Course Hero's video study guide provides in-depth summary and analysis of Chapter 10 of Daniel Defoe's novel Robinson Crusoe.

Robinson Crusoe | Chapter 10 | Summary



Now more than five years into his time on the island, Robinson Crusoe builds a new canoe and digs a canal to move it into the water. He uses the boat only to do more exploration of his island, taking a short voyage around to the other side. On his return, he gets caught between two strong currents and fears he will be swept out to sea. A change of wind and current brings him back to shore, and he is back in his bower by nightfall. In the morning, a voice greets him, saying, "Poor Robin Crusoe! ... Where are you? Where have you been?" This voice is Poll, his parrot. The whole experience deters him from making any more explorations by water, and he devotes his time to improving his skills at pottery and basket weaving.

In his 11th year, Crusoe finally develops a plan to domesticate goats, which is helpful because he is low on gunpowder and can no longer hunt them. He traps three kid goats in a pit and feeds them with corn. He builds a hedge fence for a pen to keep them away from the wild goats, and by the end of the year the three have multiplied to a dozen goats. In the second year, their number increases to 43. The flock provides meat and milk, so Crusoe learns to make butter and cheese and is amazed by the bounty of Providence.


Even as devoted to maintaining gratitude toward God as Robinson Crusoe has become since his religious awakening, he still has moments of weakness and doubt. In this case, the doubt comes from the launch of Crusoe's new, smaller canoe, which he uses to explore other parts of the island not easily accessible by land. He has no immediate plans to use this boat to escape; indeed, he likely could not use such a small vessel, but the ability to sail even short distances gives Crusoe a sense of freedom. Building the boat reveals that Crusoe continues to yearn for adventure and discovery, which are part of his essential nature and only somewhat abated by his faith in God. But Providence has other plans for Crusoe's trip and scares him away from additional sea voyages for a while after his close call with the currents around the island. He is overcome with a new wave of gratitude for his situation, and it seems as if the entire incident took place to remind Crusoe to be grateful for what he has.

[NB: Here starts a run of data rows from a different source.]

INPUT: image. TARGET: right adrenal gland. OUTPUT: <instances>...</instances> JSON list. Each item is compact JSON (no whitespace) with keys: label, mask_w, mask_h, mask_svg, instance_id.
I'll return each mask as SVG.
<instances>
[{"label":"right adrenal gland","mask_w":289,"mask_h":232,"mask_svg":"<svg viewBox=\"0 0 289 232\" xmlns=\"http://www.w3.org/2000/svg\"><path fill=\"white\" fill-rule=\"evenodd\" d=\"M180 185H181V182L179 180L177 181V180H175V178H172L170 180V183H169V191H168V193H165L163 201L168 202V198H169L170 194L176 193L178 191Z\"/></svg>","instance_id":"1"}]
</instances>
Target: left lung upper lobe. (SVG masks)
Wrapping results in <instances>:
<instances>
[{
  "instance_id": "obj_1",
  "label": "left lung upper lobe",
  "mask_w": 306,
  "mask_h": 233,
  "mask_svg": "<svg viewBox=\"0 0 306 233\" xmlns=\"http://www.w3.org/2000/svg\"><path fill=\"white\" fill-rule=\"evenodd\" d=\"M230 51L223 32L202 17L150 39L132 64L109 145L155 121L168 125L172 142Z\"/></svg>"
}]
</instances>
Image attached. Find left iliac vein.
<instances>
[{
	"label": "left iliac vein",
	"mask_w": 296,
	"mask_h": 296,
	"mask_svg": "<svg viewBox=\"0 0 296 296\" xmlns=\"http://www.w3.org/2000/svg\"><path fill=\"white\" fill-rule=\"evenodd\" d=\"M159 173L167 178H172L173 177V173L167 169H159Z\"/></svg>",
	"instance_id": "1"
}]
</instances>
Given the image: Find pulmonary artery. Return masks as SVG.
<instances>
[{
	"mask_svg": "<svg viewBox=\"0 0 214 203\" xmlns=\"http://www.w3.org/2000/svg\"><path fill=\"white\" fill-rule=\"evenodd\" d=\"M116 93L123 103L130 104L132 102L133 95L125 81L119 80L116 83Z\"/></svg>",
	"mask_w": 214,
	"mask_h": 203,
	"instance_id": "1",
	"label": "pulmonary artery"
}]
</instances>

The parrot's words of greeting to Crusoe reveal much about Crusoe's state of mind on the island. Crusoe seems to have finally learned to moderate his ambitions. Rather than enclosing a two-mile-square piece of pasture for his goats, which was his initial plan, he builds smaller pens as his herd increases in size. He writes that he is mostly content, but the sad words of the parrot asking him where he has been indicate how he wants someone, anyone, even a trained bird, to miss him, pity him, and wonder where he is.